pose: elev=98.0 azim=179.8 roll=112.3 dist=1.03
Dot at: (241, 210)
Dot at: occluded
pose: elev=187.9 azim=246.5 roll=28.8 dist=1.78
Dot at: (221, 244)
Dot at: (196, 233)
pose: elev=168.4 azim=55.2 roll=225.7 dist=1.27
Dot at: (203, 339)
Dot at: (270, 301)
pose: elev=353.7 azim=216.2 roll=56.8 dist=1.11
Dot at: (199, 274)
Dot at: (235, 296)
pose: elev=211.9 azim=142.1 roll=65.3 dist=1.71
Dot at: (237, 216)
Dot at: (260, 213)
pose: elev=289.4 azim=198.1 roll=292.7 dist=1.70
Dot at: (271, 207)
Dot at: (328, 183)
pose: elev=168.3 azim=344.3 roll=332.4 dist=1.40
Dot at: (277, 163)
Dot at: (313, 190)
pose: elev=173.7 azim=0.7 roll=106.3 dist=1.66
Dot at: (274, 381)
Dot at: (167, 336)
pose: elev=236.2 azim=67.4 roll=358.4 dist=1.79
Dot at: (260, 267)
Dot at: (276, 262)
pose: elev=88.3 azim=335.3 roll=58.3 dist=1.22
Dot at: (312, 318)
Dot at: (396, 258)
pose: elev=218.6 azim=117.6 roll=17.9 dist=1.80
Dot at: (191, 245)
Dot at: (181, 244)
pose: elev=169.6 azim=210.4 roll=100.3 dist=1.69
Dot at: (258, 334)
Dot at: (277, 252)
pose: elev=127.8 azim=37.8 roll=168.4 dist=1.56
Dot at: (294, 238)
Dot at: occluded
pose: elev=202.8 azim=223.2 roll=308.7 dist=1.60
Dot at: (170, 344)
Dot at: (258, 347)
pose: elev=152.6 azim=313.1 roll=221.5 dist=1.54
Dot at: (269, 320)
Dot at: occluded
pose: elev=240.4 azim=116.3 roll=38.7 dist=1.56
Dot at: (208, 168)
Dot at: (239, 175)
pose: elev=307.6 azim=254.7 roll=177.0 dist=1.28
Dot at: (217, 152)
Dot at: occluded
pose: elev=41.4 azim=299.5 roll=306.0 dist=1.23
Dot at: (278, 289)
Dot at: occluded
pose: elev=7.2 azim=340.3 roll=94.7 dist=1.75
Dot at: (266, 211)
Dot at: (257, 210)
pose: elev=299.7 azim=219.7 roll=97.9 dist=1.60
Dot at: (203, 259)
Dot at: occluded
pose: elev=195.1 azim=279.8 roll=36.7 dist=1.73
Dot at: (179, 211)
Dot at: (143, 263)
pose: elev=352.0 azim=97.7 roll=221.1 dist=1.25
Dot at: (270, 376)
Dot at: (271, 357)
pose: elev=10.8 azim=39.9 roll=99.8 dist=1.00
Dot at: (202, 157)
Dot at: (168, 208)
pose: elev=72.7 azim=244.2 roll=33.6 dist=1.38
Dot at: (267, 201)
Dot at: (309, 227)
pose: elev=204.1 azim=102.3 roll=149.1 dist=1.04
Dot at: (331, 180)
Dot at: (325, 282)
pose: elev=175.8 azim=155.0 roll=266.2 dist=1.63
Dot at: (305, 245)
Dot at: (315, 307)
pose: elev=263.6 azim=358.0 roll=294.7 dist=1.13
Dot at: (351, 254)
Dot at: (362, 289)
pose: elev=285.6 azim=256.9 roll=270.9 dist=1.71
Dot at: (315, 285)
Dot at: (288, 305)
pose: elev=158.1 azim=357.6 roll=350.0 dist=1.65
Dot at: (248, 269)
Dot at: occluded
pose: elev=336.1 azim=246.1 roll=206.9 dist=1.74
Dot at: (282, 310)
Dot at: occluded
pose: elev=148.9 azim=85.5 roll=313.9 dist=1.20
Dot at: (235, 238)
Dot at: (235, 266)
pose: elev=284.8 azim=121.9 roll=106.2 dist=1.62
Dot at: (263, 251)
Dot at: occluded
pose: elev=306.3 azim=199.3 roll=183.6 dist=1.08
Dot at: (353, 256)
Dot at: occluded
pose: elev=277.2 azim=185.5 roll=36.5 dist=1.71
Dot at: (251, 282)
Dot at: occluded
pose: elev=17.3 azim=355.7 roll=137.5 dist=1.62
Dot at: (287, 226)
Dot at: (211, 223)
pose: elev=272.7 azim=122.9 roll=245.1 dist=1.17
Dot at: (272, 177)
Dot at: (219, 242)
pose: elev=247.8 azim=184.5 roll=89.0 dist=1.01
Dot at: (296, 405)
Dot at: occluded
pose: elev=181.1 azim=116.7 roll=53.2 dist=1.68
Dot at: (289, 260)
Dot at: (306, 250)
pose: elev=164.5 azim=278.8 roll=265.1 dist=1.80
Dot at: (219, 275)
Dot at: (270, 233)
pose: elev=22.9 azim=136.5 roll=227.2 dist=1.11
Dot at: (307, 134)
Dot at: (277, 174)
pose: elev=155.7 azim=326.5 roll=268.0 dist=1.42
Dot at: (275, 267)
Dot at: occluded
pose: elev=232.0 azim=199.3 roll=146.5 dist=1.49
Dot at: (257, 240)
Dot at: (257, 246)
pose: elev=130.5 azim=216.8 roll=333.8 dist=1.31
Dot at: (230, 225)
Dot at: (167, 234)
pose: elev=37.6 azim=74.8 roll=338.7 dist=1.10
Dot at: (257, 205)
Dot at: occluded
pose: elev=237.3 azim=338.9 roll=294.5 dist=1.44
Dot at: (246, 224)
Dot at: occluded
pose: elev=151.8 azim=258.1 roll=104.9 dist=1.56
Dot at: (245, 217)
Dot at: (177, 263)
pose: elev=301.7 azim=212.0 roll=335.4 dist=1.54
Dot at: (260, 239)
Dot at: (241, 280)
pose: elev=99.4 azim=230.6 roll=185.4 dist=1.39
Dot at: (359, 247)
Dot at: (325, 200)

_____

**Given task**
Convert all of the material above into a Markdown table with the columns "Row" and "Line," giving each line its own numbered row and omitting blank lines.

**Answer for the task**
| Row | Line |
|---|---|
| 1 | pose: elev=98.0 azim=179.8 roll=112.3 dist=1.03 |
| 2 | Dot at: (241, 210) |
| 3 | Dot at: occluded |
| 4 | pose: elev=187.9 azim=246.5 roll=28.8 dist=1.78 |
| 5 | Dot at: (221, 244) |
| 6 | Dot at: (196, 233) |
| 7 | pose: elev=168.4 azim=55.2 roll=225.7 dist=1.27 |
| 8 | Dot at: (203, 339) |
| 9 | Dot at: (270, 301) |
| 10 | pose: elev=353.7 azim=216.2 roll=56.8 dist=1.11 |
| 11 | Dot at: (199, 274) |
| 12 | Dot at: (235, 296) |
| 13 | pose: elev=211.9 azim=142.1 roll=65.3 dist=1.71 |
| 14 | Dot at: (237, 216) |
| 15 | Dot at: (260, 213) |
| 16 | pose: elev=289.4 azim=198.1 roll=292.7 dist=1.70 |
| 17 | Dot at: (271, 207) |
| 18 | Dot at: (328, 183) |
| 19 | pose: elev=168.3 azim=344.3 roll=332.4 dist=1.40 |
| 20 | Dot at: (277, 163) |
| 21 | Dot at: (313, 190) |
| 22 | pose: elev=173.7 azim=0.7 roll=106.3 dist=1.66 |
| 23 | Dot at: (274, 381) |
| 24 | Dot at: (167, 336) |
| 25 | pose: elev=236.2 azim=67.4 roll=358.4 dist=1.79 |
| 26 | Dot at: (260, 267) |
| 27 | Dot at: (276, 262) |
| 28 | pose: elev=88.3 azim=335.3 roll=58.3 dist=1.22 |
| 29 | Dot at: (312, 318) |
| 30 | Dot at: (396, 258) |
| 31 | pose: elev=218.6 azim=117.6 roll=17.9 dist=1.80 |
| 32 | Dot at: (191, 245) |
| 33 | Dot at: (181, 244) |
| 34 | pose: elev=169.6 azim=210.4 roll=100.3 dist=1.69 |
| 35 | Dot at: (258, 334) |
| 36 | Dot at: (277, 252) |
| 37 | pose: elev=127.8 azim=37.8 roll=168.4 dist=1.56 |
| 38 | Dot at: (294, 238) |
| 39 | Dot at: occluded |
| 40 | pose: elev=202.8 azim=223.2 roll=308.7 dist=1.60 |
| 41 | Dot at: (170, 344) |
| 42 | Dot at: (258, 347) |
| 43 | pose: elev=152.6 azim=313.1 roll=221.5 dist=1.54 |
| 44 | Dot at: (269, 320) |
| 45 | Dot at: occluded |
| 46 | pose: elev=240.4 azim=116.3 roll=38.7 dist=1.56 |
| 47 | Dot at: (208, 168) |
| 48 | Dot at: (239, 175) |
| 49 | pose: elev=307.6 azim=254.7 roll=177.0 dist=1.28 |
| 50 | Dot at: (217, 152) |
| 51 | Dot at: occluded |
| 52 | pose: elev=41.4 azim=299.5 roll=306.0 dist=1.23 |
| 53 | Dot at: (278, 289) |
| 54 | Dot at: occluded |
| 55 | pose: elev=7.2 azim=340.3 roll=94.7 dist=1.75 |
| 56 | Dot at: (266, 211) |
| 57 | Dot at: (257, 210) |
| 58 | pose: elev=299.7 azim=219.7 roll=97.9 dist=1.60 |
| 59 | Dot at: (203, 259) |
| 60 | Dot at: occluded |
| 61 | pose: elev=195.1 azim=279.8 roll=36.7 dist=1.73 |
| 62 | Dot at: (179, 211) |
| 63 | Dot at: (143, 263) |
| 64 | pose: elev=352.0 azim=97.7 roll=221.1 dist=1.25 |
| 65 | Dot at: (270, 376) |
| 66 | Dot at: (271, 357) |
| 67 | pose: elev=10.8 azim=39.9 roll=99.8 dist=1.00 |
| 68 | Dot at: (202, 157) |
| 69 | Dot at: (168, 208) |
| 70 | pose: elev=72.7 azim=244.2 roll=33.6 dist=1.38 |
| 71 | Dot at: (267, 201) |
| 72 | Dot at: (309, 227) |
| 73 | pose: elev=204.1 azim=102.3 roll=149.1 dist=1.04 |
| 74 | Dot at: (331, 180) |
| 75 | Dot at: (325, 282) |
| 76 | pose: elev=175.8 azim=155.0 roll=266.2 dist=1.63 |
| 77 | Dot at: (305, 245) |
| 78 | Dot at: (315, 307) |
| 79 | pose: elev=263.6 azim=358.0 roll=294.7 dist=1.13 |
| 80 | Dot at: (351, 254) |
| 81 | Dot at: (362, 289) |
| 82 | pose: elev=285.6 azim=256.9 roll=270.9 dist=1.71 |
| 83 | Dot at: (315, 285) |
| 84 | Dot at: (288, 305) |
| 85 | pose: elev=158.1 azim=357.6 roll=350.0 dist=1.65 |
| 86 | Dot at: (248, 269) |
| 87 | Dot at: occluded |
| 88 | pose: elev=336.1 azim=246.1 roll=206.9 dist=1.74 |
| 89 | Dot at: (282, 310) |
| 90 | Dot at: occluded |
| 91 | pose: elev=148.9 azim=85.5 roll=313.9 dist=1.20 |
| 92 | Dot at: (235, 238) |
| 93 | Dot at: (235, 266) |
| 94 | pose: elev=284.8 azim=121.9 roll=106.2 dist=1.62 |
| 95 | Dot at: (263, 251) |
| 96 | Dot at: occluded |
| 97 | pose: elev=306.3 azim=199.3 roll=183.6 dist=1.08 |
| 98 | Dot at: (353, 256) |
| 99 | Dot at: occluded |
| 100 | pose: elev=277.2 azim=185.5 roll=36.5 dist=1.71 |
| 101 | Dot at: (251, 282) |
| 102 | Dot at: occluded |
| 103 | pose: elev=17.3 azim=355.7 roll=137.5 dist=1.62 |
| 104 | Dot at: (287, 226) |
| 105 | Dot at: (211, 223) |
| 106 | pose: elev=272.7 azim=122.9 roll=245.1 dist=1.17 |
| 107 | Dot at: (272, 177) |
| 108 | Dot at: (219, 242) |
| 109 | pose: elev=247.8 azim=184.5 roll=89.0 dist=1.01 |
| 110 | Dot at: (296, 405) |
| 111 | Dot at: occluded |
| 112 | pose: elev=181.1 azim=116.7 roll=53.2 dist=1.68 |
| 113 | Dot at: (289, 260) |
| 114 | Dot at: (306, 250) |
| 115 | pose: elev=164.5 azim=278.8 roll=265.1 dist=1.80 |
| 116 | Dot at: (219, 275) |
| 117 | Dot at: (270, 233) |
| 118 | pose: elev=22.9 azim=136.5 roll=227.2 dist=1.11 |
| 119 | Dot at: (307, 134) |
| 120 | Dot at: (277, 174) |
| 121 | pose: elev=155.7 azim=326.5 roll=268.0 dist=1.42 |
| 122 | Dot at: (275, 267) |
| 123 | Dot at: occluded |
| 124 | pose: elev=232.0 azim=199.3 roll=146.5 dist=1.49 |
| 125 | Dot at: (257, 240) |
| 126 | Dot at: (257, 246) |
| 127 | pose: elev=130.5 azim=216.8 roll=333.8 dist=1.31 |
| 128 | Dot at: (230, 225) |
| 129 | Dot at: (167, 234) |
| 130 | pose: elev=37.6 azim=74.8 roll=338.7 dist=1.10 |
| 131 | Dot at: (257, 205) |
| 132 | Dot at: occluded |
| 133 | pose: elev=237.3 azim=338.9 roll=294.5 dist=1.44 |
| 134 | Dot at: (246, 224) |
| 135 | Dot at: occluded |
| 136 | pose: elev=151.8 azim=258.1 roll=104.9 dist=1.56 |
| 137 | Dot at: (245, 217) |
| 138 | Dot at: (177, 263) |
| 139 | pose: elev=301.7 azim=212.0 roll=335.4 dist=1.54 |
| 140 | Dot at: (260, 239) |
| 141 | Dot at: (241, 280) |
| 142 | pose: elev=99.4 azim=230.6 roll=185.4 dist=1.39 |
| 143 | Dot at: (359, 247) |
| 144 | Dot at: (325, 200) |